The dramatic irony reaches its most intense at the point where Mr
Birling say the word “joke”, because no sooner has the syllable left
his lips than the telephone’s shrill rings piece the air. The audience
can sense what is coming. Fate is playing a cruel joke on the Birling
and it has the last laugh, because “A girl has just died”....“After
drinking some disinfectant”. Now a very real police inspector is on
his way, all they can do is “stare guilty and dumbfounded” as the
lights go down.

At the play I saw the final destruction of the household’s reputation
and good name is accompanied by the house coming apart at the seems,
the walls swing back again and then curtain fell, and went on falling
down to the floor till the tab bar supporting the curtain was almost
touching the crumpled drape of material in a heap on the stage.

This graphic symbolism of the down fall of the family is employed
elsewhere in the play. As the scandal unfolds so does the house, its
walls swing back to reveal its interior, and so the interior of the
people that live in it. The house changes as the characters do. With
the discovery that Eric was the father to Daisy’s unborn child the
floor slopes forward, the table over turns sending crockery shattering
onto the cobbles below. This is possible because the house stands on
tall stilt like joists, as if above the rest of society, in the middle
of a cobbled road which stretches back, up the raked stage. The
cobbles scale down further away from the audience and a miniature
building can be seen at the very back, giving the impression of
distance. The cobbles around the house have been torn up as though a
bomb has exploded beneath the house. The play in fact started with an
air raid siren. The front of the stage planked liked an expensive
floor, as though an extension of the house and the boards are bent and
splintered stage right over the orchestra pit. Clouds on the back
curtain are reflected in the wall of mirrors built along the entirety
of stage left’s wings. This gives the visual effect that the house
stands out on its own. It is isolated and set apart from the rest of
society.

The second world war theme is continued in the staging, a warning of
what was approaching in the years following the play, in the over
turned old radio and red telephone box, set at an angle and partially
off stage.

Sheila and Eric find it easier to see what they have done and can
change their out look. They are younger, have not had their beliefs
ingrained so deeply into their minds, their ideology and way of life
and can bend to take account of new perspectives while their parents
are not as flexible. From the very first few pages of the play we can
tell they are different from their mother and farther, “these girls
aren’t just cheap labour - they’re people” , “Why shouldn’t they try
for higher wages?”. They think differently from Arthur and Sybil and
express more emotion with the unfolding of the play.

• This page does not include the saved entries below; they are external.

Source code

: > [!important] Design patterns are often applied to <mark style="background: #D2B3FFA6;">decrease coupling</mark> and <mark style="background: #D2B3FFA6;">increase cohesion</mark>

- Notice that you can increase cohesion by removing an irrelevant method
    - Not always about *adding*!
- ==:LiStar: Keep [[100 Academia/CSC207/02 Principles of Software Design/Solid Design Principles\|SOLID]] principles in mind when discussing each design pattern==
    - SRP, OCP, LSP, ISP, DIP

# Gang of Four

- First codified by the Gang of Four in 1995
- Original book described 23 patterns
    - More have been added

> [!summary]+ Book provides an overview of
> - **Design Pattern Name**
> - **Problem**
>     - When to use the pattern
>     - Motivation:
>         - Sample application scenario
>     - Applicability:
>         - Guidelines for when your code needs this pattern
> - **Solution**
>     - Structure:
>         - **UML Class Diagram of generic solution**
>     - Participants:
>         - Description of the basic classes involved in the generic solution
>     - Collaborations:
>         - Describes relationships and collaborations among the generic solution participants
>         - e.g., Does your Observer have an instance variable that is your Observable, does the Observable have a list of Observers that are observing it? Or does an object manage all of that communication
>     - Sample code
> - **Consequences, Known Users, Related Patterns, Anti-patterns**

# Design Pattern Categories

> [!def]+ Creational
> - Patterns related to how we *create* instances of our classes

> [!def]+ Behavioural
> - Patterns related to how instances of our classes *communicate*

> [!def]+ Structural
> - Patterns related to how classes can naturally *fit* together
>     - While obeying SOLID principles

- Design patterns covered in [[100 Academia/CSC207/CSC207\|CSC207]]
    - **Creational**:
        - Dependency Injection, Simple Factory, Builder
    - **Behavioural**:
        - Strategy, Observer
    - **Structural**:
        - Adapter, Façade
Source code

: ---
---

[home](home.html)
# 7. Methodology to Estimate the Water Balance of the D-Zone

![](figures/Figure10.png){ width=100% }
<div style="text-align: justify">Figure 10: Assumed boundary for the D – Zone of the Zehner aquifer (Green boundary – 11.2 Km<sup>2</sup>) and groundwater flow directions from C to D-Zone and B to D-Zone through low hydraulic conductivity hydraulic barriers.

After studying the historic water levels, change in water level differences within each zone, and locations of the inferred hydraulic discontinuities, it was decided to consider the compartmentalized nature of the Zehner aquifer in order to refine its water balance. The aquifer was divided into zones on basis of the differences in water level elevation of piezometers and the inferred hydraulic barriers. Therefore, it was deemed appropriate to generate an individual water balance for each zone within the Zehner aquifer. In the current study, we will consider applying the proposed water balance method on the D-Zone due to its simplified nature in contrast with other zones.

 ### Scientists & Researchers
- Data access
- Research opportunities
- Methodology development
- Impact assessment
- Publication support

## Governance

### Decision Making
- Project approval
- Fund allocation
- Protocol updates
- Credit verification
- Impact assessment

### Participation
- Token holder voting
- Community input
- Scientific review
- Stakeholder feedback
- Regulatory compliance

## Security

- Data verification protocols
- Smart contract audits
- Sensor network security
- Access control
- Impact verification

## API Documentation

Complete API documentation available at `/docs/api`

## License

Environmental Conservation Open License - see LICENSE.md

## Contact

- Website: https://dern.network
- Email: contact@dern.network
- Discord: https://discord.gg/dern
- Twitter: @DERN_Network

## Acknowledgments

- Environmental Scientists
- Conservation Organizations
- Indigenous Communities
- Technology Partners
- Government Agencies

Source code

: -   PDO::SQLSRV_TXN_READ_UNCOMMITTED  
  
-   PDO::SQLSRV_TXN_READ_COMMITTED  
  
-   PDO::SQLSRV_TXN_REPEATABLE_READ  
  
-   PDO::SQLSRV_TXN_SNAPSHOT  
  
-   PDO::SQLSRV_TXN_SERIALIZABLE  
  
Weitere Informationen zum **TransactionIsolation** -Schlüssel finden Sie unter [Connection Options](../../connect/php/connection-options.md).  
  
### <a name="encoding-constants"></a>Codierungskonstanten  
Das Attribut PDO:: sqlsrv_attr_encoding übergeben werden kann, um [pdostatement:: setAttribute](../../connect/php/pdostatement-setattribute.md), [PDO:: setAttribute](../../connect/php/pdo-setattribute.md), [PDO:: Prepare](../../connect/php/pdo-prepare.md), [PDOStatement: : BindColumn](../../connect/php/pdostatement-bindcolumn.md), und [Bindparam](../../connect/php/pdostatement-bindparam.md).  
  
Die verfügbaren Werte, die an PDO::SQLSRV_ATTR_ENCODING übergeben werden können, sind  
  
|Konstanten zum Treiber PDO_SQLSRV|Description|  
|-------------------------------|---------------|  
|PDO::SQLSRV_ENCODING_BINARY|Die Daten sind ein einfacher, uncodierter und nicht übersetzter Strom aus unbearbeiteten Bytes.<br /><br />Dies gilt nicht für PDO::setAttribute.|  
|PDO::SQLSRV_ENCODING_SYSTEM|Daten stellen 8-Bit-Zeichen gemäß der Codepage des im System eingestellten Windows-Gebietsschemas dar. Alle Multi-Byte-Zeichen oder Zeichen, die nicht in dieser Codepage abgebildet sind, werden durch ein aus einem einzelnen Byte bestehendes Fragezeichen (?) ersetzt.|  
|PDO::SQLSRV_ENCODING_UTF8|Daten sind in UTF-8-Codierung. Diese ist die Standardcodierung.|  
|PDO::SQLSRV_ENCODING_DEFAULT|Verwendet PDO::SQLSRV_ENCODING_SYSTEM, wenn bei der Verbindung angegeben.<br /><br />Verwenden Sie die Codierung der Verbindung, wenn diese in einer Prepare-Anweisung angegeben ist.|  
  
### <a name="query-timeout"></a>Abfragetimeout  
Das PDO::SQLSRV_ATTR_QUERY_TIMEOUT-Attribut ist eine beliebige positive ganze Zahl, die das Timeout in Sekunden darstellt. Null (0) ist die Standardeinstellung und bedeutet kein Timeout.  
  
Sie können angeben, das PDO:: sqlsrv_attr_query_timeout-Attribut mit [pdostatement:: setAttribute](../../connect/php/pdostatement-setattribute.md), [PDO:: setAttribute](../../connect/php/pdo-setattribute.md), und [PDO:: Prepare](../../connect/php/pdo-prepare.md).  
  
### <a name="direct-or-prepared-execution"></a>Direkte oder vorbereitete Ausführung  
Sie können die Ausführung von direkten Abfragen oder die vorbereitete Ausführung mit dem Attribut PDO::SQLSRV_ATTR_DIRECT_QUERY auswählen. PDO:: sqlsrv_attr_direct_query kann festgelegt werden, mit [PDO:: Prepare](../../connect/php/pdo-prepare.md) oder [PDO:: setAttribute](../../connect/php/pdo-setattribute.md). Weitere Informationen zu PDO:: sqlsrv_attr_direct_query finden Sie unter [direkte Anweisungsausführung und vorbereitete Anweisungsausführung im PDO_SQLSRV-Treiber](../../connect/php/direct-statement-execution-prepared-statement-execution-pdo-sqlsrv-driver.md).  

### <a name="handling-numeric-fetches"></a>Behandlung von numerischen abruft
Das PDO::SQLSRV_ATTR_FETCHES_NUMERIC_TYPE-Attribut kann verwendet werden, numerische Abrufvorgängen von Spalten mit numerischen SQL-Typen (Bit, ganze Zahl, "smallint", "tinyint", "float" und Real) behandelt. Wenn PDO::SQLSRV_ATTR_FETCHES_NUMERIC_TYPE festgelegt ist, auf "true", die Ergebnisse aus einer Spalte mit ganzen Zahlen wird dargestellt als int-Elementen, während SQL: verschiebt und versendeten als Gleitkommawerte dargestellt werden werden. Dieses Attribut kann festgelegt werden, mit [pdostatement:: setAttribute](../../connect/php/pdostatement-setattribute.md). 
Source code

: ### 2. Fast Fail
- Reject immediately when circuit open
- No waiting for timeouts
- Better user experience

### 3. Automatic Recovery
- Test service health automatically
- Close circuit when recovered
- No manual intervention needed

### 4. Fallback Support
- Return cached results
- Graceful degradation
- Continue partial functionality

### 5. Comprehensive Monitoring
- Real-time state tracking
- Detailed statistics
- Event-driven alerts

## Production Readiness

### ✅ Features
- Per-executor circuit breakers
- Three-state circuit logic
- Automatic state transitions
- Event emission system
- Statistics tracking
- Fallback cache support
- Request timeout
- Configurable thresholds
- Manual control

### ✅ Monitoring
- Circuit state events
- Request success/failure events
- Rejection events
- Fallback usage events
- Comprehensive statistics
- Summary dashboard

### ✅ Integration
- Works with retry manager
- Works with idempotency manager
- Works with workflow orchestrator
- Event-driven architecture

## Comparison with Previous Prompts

Both realise the mistakes they have made and admit they did things
which they should not have “I know I’m to blame”, “My God I’m not
likely to forget it”, “I’m ashamed of it”, “I behaved badly too”.

They both were open minded and Eric’s question “What about war” was
stonewalled by his disapproving father, who like Sybil ignores things
they cant understand and are outside their compression, not that they
remotely try.

And today this backwards attitude can still be found, not in remote
isolated out of the way places, but at the heart of our country. Upper
class ignorance and their attempt to distance themselves from
suffering because it can not be their fault of course. “There is no
such thing as society. These are individual men and women, and there
are families.” Margaret Thatcher, 1987. Just one example of a modern
day Sybil Birling, “But the whole thing’s different now”, isn’t it?